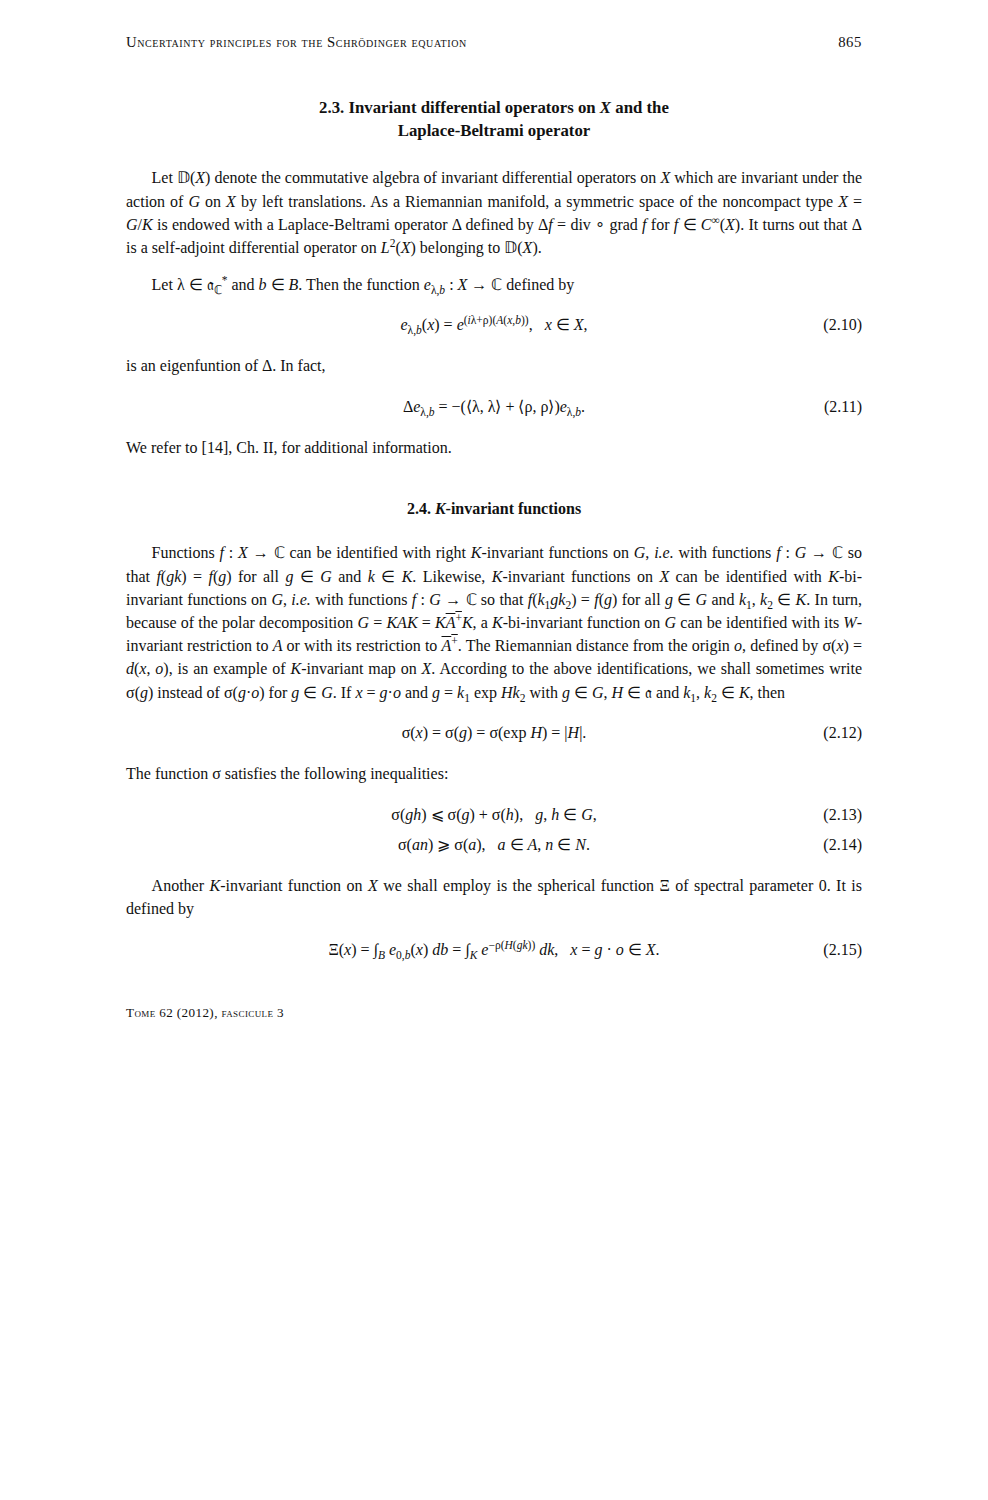Uncertainty principles for the Schrödinger equation 865
2.3. Invariant differential operators on X and the
Laplace-Beltrami operator
Let 𝔻(X) denote the commutative algebra of invariant differential operators on X which are invariant under the action of G on X by left translations. As a Riemannian manifold, a symmetric space of the noncompact type X = G/K is endowed with a Laplace-Beltrami operator Δ defined by Δf = div ∘ grad f for f ∈ C∞(X). It turns out that Δ is a self-adjoint differential operator on L2(X) belonging to 𝔻(X).
Let λ ∈ 𝔞ℂ* and b ∈ B. Then the function eλ,b : X → ℂ defined by
eλ,b(x) = e(iλ+ρ)(A(x,b)), x ∈ X, (2.10)
is an eigenfuntion of Δ. In fact,
Δeλ,b = −(⟨λ, λ⟩ + ⟨ρ, ρ⟩)eλ,b. (2.11)
We refer to [14], Ch. II, for additional information.
2.4. K-invariant functions
Functions f : X → ℂ can be identified with right K-invariant functions on G, i.e. with functions f : G → ℂ so that f(gk) = f(g) for all g ∈ G and k ∈ K. Likewise, K-invariant functions on X can be identified with K-bi-invariant functions on G, i.e. with functions f : G → ℂ so that f(k1gk2) = f(g) for all g ∈ G and k1, k2 ∈ K. In turn, because of the polar decomposition G = KAK = KA+K, a K-bi-invariant function on G can be identified with its W-invariant restriction to A or with its restriction to A+. The Riemannian distance from the origin o, defined by σ(x) = d(x, o), is an example of K-invariant map on X. According to the above identifications, we shall sometimes write σ(g) instead of σ(g·o) for g ∈ G. If x = g·o and g = k1 exp Hk2 with g ∈ G, H ∈ 𝔞 and k1, k2 ∈ K, then
σ(x) = σ(g) = σ(exp H) = |H|. (2.12)
The function σ satisfies the following inequalities:
σ(gh) ⩽ σ(g) + σ(h), g, h ∈ G, (2.13)
σ(an) ⩾ σ(a), a ∈ A, n ∈ N. (2.14)
Another K-invariant function on X we shall employ is the spherical function Ξ of spectral parameter 0. It is defined by
Ξ(x) = ∫B e0,b(x) db = ∫K e−ρ(H(gk)) dk, x = g · o ∈ X. (2.15)
Tome 62 (2012), fascicule 3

**YOUR INSTRUCTIONS**
Gather from the entries above all lines that include the string "Laplace".

**RESPONSE BOX**
Laplace-Beltrami operator
Let 𝔻(X) denote the commutative algebra of invariant differential operators on X which are invariant under the action of G on X by left translations. As a Riemannian manifold, a symmetric space of the noncompact type X = G/K is endowed with a Laplace-Beltrami operator Δ defined by Δf = div ∘ grad f for f ∈ C∞(X). It turns out that Δ is a self-adjoint differential operator on L2(X) belonging to 𝔻(X).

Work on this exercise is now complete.